#### Extracted records ####

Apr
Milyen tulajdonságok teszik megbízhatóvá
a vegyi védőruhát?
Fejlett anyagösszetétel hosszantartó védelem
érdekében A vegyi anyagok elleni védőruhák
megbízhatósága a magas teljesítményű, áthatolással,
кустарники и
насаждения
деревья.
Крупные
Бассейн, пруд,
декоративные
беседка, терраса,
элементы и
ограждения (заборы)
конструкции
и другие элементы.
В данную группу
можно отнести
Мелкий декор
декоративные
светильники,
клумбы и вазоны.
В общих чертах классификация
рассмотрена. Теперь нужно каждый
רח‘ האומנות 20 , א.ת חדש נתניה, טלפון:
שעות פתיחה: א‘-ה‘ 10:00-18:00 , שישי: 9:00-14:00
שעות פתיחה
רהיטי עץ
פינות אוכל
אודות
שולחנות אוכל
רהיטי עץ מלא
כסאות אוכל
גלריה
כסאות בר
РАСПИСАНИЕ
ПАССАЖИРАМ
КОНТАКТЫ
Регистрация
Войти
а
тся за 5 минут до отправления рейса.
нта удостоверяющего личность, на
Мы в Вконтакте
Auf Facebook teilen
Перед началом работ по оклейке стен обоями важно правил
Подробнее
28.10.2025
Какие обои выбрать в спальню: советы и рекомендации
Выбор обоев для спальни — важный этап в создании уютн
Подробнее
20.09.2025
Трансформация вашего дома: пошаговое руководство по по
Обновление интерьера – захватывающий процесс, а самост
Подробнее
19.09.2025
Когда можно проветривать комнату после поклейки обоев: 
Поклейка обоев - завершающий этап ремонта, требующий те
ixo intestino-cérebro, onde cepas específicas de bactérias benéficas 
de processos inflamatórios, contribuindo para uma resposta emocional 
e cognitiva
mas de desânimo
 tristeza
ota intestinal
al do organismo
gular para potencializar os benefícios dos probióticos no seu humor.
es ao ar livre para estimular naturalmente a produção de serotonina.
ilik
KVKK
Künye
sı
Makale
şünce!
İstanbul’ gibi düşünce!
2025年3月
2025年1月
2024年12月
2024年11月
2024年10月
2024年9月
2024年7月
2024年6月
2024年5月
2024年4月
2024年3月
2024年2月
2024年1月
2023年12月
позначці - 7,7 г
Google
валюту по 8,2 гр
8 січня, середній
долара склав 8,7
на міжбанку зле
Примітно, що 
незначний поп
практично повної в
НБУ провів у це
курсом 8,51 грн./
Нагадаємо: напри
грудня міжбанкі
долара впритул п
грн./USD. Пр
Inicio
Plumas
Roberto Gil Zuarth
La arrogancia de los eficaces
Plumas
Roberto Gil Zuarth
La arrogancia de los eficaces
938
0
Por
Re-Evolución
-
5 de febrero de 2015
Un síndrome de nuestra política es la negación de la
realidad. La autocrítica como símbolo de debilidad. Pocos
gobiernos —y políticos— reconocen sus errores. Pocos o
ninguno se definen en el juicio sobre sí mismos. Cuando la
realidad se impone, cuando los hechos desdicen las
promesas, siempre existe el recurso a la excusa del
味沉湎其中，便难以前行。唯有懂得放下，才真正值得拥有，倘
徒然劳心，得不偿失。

####

What the exercise asks
An exact transcription of the lines from the start of the listing through the line bearing "Un síndrome de" is the whole answer.

Result for this exercise
Apr
Milyen tulajdonságok teszik megbízhatóvá
a vegyi védőruhát?
Fejlett anyagösszetétel hosszantartó védelem
érdekében A vegyi anyagok elleni védőruhák
megbízhatósága a magas teljesítményű, áthatolással,
кустарники и
насаждения
деревья.
Крупные
Бассейн, пруд,
декоративные
беседка, терраса,
элементы и
ограждения (заборы)
конструкции
и другие элементы.
В данную группу
можно отнести
Мелкий декор
декоративные
светильники,
клумбы и вазоны.
В общих чертах классификация
рассмотрена. Теперь нужно каждый
רח‘ האומנות 20 , א.ת חדש נתניה, טלפון:
שעות פתיחה: א‘-ה‘ 10:00-18:00 , שישי: 9:00-14:00
שעות פתיחה
רהיטי עץ
פינות אוכל
אודות
שולחנות אוכל
רהיטי עץ מלא
כסאות אוכל
גלריה
כסאות בר
РАСПИСАНИЕ
ПАССАЖИРАМ
КОНТАКТЫ
Регистрация
Войти
а
тся за 5 минут до отправления рейса.
нта удостоверяющего личность, на
Мы в Вконтакте
Auf Facebook teilen
Перед началом работ по оклейке стен обоями важно правил
Подробнее
28.10.2025
Какие обои выбрать в спальню: советы и рекомендации
Выбор обоев для спальни — важный этап в создании уютн
Подробнее
20.09.2025
Трансформация вашего дома: пошаговое руководство по по
Обновление интерьера – захватывающий процесс, а самост
Подробнее
19.09.2025
Когда можно проветривать комнату после поклейки обоев: 
Поклейка обоев - завершающий этап ремонта, требующий те
ixo intestino-cérebro, onde cepas específicas de bactérias benéficas 
de processos inflamatórios, contribuindo para uma resposta emocional 
e cognitiva
mas de desânimo
 tristeza
ota intestinal
al do organismo
gular para potencializar os benefícios dos probióticos no seu humor.
es ao ar livre para estimular naturalmente a produção de serotonina.
ilik
KVKK
Künye
sı
Makale
şünce!
İstanbul’ gibi düşünce!
2025年3月
2025年1月
2024年12月
2024年11月
2024年10月
2024年9月
2024年7月
2024年6月
2024年5月
2024年4月
2024年3月
2024年2月
2024年1月
2023年12月
позначці - 7,7 г
Google
валюту по 8,2 гр
8 січня, середній
долара склав 8,7
на міжбанку зле
Примітно, що 
незначний поп
практично повної в
НБУ провів у це
курсом 8,51 грн./
Нагадаємо: напри
грудня міжбанкі
долара впритул п
грн./USD. Пр
Inicio
Plumas
Roberto Gil Zuarth
La arrogancia de los eficaces
Plumas
Roberto Gil Zuarth
La arrogancia de los eficaces
938
0
Por
Re-Evolución
-
5 de febrero de 2015
Un síndrome de nuestra política es la negación de la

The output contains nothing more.